O testemunho de Don Richardson é uma injeção de ânimo e fé para todos os seus leitores. Mas, quando nos deparamos com a realidade do campo transcultural, o processo parece ser mais lento e desanimador. Segundo os relatos de Richardson em seis anos de trabalho já haviam convertidos, batizados e parte do Novo Testamendo já traduzido. É fato que Deus é poderoso para operar milagres e mover da forma como Ele deseja, todavia, o que temos como maioria nos relatos missionários são anos e anos sem fruto. Muitos se dedicam ao trabalho com a certeza de que em algum momento o milagre de conversão e arrependimento irá alcançar seu povo.

Conheço missionários que passaram mais de vinte e cinco anos trabalhando na tradução e discipulado de povos sem bíblia, com uma cultura e ambientação similares aos sawis, que só tiveram seus primeiros batizados após trinta anos de trabalho e pregação.

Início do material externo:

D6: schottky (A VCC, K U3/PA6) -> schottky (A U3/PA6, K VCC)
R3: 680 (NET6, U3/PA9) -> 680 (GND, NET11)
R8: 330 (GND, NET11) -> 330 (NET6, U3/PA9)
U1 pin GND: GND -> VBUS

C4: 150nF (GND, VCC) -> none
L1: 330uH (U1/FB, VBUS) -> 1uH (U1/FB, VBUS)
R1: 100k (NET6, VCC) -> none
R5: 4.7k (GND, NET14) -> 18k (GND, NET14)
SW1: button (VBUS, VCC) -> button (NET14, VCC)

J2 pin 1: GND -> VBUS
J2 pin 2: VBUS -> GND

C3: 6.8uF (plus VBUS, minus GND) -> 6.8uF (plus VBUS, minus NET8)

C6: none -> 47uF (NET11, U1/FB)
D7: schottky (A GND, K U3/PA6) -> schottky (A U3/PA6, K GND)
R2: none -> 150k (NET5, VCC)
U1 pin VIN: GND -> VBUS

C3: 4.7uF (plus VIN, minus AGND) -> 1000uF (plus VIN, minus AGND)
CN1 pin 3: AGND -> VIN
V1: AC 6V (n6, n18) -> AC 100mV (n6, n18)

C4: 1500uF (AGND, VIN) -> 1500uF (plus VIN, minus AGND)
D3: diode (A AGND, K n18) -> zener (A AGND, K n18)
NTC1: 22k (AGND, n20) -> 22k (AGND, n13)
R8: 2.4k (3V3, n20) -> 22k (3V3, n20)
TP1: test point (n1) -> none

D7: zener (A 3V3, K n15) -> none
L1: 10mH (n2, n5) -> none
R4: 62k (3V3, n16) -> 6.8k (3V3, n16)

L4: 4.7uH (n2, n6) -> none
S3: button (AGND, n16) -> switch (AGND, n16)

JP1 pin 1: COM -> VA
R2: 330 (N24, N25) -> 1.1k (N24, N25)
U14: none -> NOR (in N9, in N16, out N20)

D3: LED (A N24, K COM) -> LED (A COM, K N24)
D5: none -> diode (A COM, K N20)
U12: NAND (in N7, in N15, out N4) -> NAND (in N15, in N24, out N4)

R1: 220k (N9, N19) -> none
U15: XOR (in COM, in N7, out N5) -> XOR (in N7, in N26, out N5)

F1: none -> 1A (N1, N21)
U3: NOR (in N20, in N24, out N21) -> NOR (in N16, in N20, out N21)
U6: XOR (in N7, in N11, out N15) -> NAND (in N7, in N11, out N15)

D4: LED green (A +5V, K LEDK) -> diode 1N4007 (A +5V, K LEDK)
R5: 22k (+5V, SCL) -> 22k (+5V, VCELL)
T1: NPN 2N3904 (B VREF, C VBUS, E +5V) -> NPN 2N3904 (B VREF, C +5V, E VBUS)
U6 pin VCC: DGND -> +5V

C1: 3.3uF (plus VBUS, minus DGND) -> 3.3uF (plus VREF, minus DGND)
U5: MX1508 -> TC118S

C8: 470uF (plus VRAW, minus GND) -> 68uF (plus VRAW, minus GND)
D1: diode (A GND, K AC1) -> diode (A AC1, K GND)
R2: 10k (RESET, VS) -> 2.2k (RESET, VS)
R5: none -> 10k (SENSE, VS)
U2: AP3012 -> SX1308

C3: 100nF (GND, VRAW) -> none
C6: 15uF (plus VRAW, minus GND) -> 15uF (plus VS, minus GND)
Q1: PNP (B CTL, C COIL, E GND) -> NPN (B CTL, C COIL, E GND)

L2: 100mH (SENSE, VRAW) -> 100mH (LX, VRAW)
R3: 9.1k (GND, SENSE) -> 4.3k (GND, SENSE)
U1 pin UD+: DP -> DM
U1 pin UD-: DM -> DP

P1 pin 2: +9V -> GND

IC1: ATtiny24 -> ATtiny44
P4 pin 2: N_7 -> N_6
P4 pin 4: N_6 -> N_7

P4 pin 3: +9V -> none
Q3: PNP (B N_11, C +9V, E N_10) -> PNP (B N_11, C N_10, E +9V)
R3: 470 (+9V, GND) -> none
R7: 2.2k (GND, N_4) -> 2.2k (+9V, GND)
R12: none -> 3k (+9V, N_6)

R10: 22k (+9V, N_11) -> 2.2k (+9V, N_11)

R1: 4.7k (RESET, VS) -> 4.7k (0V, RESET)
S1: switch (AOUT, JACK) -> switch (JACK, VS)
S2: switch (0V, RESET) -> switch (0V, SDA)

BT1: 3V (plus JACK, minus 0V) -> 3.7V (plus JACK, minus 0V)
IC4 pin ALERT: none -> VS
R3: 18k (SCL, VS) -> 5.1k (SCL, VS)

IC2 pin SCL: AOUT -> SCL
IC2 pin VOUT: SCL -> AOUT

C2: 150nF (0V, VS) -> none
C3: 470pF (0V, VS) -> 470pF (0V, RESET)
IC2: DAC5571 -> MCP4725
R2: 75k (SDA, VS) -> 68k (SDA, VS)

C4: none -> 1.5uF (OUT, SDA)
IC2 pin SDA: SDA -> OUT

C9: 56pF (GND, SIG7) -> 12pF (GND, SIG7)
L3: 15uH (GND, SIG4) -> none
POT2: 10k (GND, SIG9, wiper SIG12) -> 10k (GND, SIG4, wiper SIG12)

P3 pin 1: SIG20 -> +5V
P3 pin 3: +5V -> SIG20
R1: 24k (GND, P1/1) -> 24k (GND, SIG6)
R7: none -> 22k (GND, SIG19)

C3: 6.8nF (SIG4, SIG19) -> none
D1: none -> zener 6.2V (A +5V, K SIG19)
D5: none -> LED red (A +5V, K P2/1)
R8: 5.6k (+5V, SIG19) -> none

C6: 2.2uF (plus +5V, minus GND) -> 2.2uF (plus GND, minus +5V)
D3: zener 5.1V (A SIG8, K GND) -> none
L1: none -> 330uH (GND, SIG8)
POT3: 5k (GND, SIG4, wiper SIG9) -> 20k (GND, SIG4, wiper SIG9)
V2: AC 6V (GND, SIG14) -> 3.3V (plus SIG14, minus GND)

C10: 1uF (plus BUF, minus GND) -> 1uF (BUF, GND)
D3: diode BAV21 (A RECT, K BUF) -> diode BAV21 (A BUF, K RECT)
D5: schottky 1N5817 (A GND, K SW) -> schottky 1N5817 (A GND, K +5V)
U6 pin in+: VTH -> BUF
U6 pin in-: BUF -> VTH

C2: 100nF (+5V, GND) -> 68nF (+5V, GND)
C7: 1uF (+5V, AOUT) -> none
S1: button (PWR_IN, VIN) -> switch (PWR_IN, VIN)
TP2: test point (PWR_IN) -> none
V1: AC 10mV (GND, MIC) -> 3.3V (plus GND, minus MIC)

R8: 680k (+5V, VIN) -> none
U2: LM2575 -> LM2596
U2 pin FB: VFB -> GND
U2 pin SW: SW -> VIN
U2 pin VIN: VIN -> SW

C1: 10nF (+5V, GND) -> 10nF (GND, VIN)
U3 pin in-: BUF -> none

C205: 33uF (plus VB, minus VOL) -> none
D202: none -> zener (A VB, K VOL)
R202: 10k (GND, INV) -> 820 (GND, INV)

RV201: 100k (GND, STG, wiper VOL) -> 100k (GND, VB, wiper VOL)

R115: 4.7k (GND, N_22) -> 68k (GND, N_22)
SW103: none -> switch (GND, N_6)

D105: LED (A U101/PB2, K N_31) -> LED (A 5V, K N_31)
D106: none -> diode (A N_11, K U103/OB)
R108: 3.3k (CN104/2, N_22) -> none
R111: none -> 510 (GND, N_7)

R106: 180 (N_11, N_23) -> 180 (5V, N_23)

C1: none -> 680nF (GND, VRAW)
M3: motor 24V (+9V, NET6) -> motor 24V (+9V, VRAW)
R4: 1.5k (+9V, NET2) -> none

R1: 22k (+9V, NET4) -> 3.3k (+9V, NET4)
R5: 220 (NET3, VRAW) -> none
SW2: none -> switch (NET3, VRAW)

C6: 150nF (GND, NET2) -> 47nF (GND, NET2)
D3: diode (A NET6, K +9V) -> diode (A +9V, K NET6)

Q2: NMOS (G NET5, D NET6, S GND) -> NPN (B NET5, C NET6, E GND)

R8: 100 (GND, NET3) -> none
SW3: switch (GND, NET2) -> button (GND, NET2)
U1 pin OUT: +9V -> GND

A palavra que podemos definir o testemunho de Richardson é MILAGRE, AVIVAMENTO. Deus já havia planejado a conversão do povo sawi para aquele tempo, e Richardson foi o instrumento usado pelo Senhor.

Outro ponto da obra que é necessário cuidado e cautela é o que Richardson, em uma obra a parte, vai chamar de “Fator Melquisedeque”. Entre os Sawis o “Fator Melquisedeque” foi a “Criança da paz” (Totem da Paz). A tese de Richardson é que cada cultura guarda elementos chaves que podem estar conectadas à grande narrativa bíblica, elementos que estão na cultura do povo, deixadas pelo próprio Deus para que o evangelho seja pregado e compreendido ali. O cuidado que o missionário deve ter aqui é com os sincretismos. O símbolo precisa de encaixar perfeitamente para que não haja nenhum mal entendido no processo.

 

 



[1] Área da teologia que estuda as missões transculturais.